There is hope.
The University of Connecticut has had a free speech-hostile policy since 2017. It reads in part,
“The University of Connecticut is permitted to, and will, limit expression in order to protect public safety and the rights of others.This includes expression that is defamatory, threatening, or invades individual privacy. Protected speech may also be reasonably regulated as to the time, place, and manner of the expression.”
It needs to go, and senior Isadore Johnson, a founder of UConn’s Students for Liberty (SFL) chapter wants to help get rid of it. Speaking with the libertarian magazine “Reason,” he told writer Ella Lubell.
“I think many universities, including UConn, take it for granted that students appreciate the protections and values of open discourse and discussion.

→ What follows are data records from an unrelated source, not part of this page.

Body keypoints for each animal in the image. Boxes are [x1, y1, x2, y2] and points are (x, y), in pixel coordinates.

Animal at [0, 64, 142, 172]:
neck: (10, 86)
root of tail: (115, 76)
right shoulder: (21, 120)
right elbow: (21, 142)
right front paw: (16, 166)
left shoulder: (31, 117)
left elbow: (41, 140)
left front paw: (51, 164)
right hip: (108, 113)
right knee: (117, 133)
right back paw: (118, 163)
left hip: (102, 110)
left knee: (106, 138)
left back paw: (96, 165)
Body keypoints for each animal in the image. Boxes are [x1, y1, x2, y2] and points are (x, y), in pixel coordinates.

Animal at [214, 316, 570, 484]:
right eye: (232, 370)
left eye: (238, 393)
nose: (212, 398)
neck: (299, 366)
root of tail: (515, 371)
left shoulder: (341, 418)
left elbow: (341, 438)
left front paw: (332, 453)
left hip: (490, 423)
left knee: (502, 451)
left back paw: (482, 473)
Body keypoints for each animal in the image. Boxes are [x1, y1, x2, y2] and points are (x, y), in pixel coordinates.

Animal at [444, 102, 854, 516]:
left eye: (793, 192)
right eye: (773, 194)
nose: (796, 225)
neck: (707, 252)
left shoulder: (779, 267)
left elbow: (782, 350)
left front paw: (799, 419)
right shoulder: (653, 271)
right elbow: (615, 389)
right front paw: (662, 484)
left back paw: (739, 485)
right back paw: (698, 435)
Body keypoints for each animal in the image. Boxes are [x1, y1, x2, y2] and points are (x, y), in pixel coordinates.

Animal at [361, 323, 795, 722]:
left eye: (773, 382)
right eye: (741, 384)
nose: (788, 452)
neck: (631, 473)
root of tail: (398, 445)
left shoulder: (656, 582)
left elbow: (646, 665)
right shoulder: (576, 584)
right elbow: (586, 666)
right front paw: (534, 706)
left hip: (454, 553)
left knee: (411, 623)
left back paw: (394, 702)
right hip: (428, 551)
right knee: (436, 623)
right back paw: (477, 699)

Many students do not, and it is incumbent on the university to clarify and explain such values so students know what rights are protected. The right to argue vigorously and sometimes offensively is part of our civic culture, and students ought not be protected against that.”

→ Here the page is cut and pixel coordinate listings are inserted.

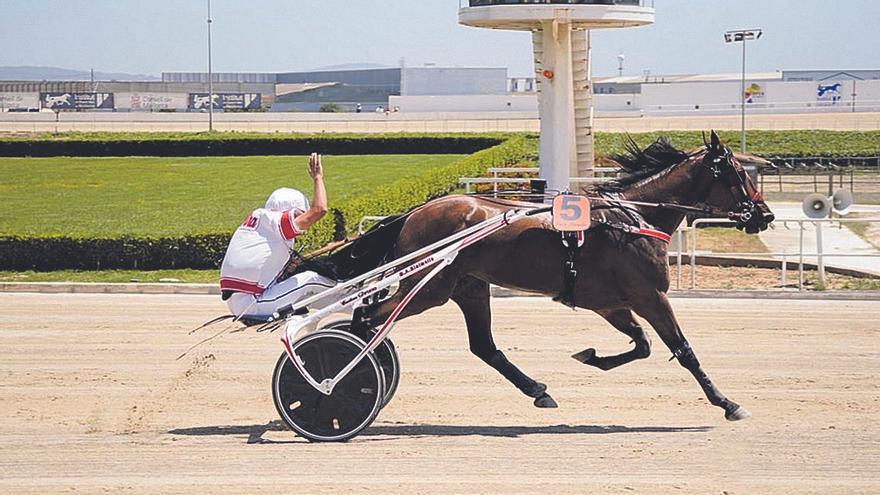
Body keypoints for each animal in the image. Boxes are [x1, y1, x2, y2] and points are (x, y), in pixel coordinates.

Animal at [326, 131, 772, 422]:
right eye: (738, 173)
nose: (764, 215)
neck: (634, 217)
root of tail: (416, 211)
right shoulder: (649, 296)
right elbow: (683, 350)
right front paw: (727, 402)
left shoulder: (610, 303)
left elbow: (642, 345)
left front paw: (591, 357)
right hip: (429, 289)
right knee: (367, 319)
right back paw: (341, 377)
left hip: (468, 286)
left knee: (482, 346)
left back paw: (538, 391)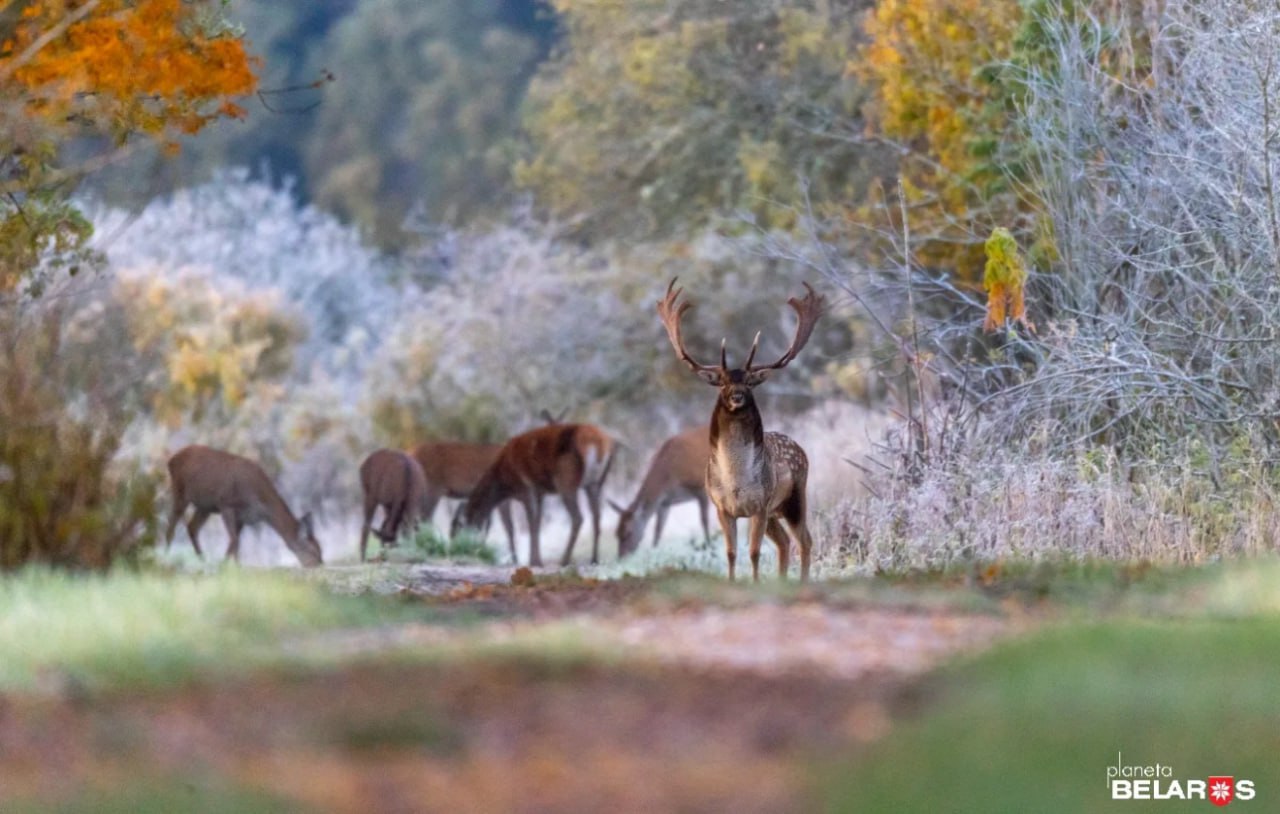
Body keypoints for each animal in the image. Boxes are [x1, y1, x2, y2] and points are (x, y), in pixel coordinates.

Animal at [163, 445, 325, 565]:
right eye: (313, 551)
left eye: (320, 550)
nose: (319, 565)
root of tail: (171, 460)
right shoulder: (226, 504)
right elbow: (234, 540)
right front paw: (226, 568)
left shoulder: (243, 518)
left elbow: (236, 542)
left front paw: (235, 569)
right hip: (180, 491)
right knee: (170, 527)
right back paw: (165, 560)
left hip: (205, 506)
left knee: (192, 527)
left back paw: (202, 561)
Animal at [458, 422, 616, 568]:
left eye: (467, 521)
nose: (468, 544)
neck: (505, 478)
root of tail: (599, 443)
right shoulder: (540, 492)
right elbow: (538, 521)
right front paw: (536, 560)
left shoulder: (527, 488)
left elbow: (531, 523)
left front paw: (534, 562)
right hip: (595, 483)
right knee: (596, 517)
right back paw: (594, 559)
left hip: (566, 480)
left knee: (578, 517)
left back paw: (564, 561)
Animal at [606, 424, 711, 552]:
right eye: (616, 533)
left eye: (628, 533)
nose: (622, 555)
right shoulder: (665, 502)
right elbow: (658, 529)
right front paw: (654, 550)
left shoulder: (701, 486)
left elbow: (705, 521)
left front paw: (709, 544)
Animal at [655, 277, 824, 578]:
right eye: (722, 382)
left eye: (748, 382)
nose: (737, 396)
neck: (736, 481)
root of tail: (799, 447)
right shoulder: (722, 508)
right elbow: (731, 553)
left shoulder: (760, 505)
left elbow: (754, 552)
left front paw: (755, 582)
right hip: (776, 510)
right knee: (784, 541)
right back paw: (782, 580)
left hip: (794, 496)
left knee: (804, 539)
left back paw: (801, 580)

Last year, along with other students, he proposed to the UConn student government a new statement of principles designed to protect freedom of speech on campus. It was based on the Chicago Statement universally praised by free speech advocates. The Foundation for Individual Rights in Education reviewed the students’ “UConn Statement” and found that it embraced “gold-standard free speech policy language.”

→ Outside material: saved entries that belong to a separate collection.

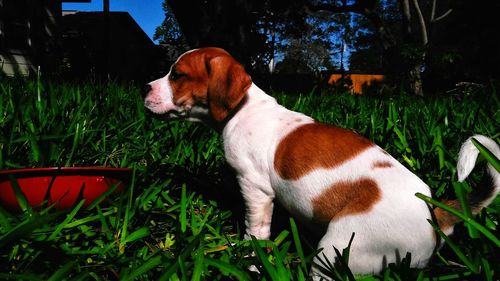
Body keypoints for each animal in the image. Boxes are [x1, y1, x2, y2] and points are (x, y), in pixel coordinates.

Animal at [145, 47, 500, 276]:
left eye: (177, 75)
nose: (144, 88)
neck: (244, 107)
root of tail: (435, 213)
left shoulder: (255, 189)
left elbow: (255, 228)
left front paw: (246, 253)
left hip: (337, 249)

So, predictably, Johnson and his allies were attacked by the more typical Young Totalitarians the university and most of the rest of higher education have been training for years, calling Johnson and his allies racist, bigoted, and white supremacists because they did not properly advocate “accountability.” (“Accountability” is used here as an Orwellian term that means “You are free to express opinions, arguments and positions that are contrary to Leftist political cant, but you should still be officially sanctioned and unofficially shunned and reviled for them because anything that doesn’t advance the One True Way as progressives have defined it actually inflicts real harm, since opposition to Good is per se Evil.”)
Johnson says he was surprised by the reaction, which itself is surprising. UConn’s student newspaper featured an article by student Nell Srinath stating that while
“freedom to safely express one’s own thoughts and ideas is a central pillar to the culture that we as a student body would like to build,…frolicking around this idealist realm, however, will soon bring to light a sobering conclusion: The freedom of speech, when evoked by groups carried by centuries of racial capitalism and patriarchy (see: white cis men), is a euphemism. It does not represent a commitment to the liberties of their broader, multicultural community, but a call to a lost love — the ability to apologize for racism, transmisogyny, ableism and other social ills with impunity…Naturally, the consequence of [adopting the new speech proposal] would be forcing students to tolerate bigoted speech in their student government, in their learning environment and in campus life.”
Yes, American universities are training students to develop rigid attitudes endorsing social thought-control that would make Lenin smile, while being fluent in Authentic Frontier Gibberish, woke dialect. The problem runs deeper than a censorious campus speech policy.
Entering the fall of his senior year, Johnson is planning to use his organization to bring a number of speakers to campus to talk to students on the issue. He is also promoting the UConn Statement on his Instagram page. His objective is to make alumni, donors and lawmakers aware of the oppressive ideological bias on the campus and its affect on both speech and education. “I think raising awareness about the problem is the first step to solving it,” he says.
Ethics Hero. A few hundred thousand more like Isadore in colleges around the country, and we might be all right after all.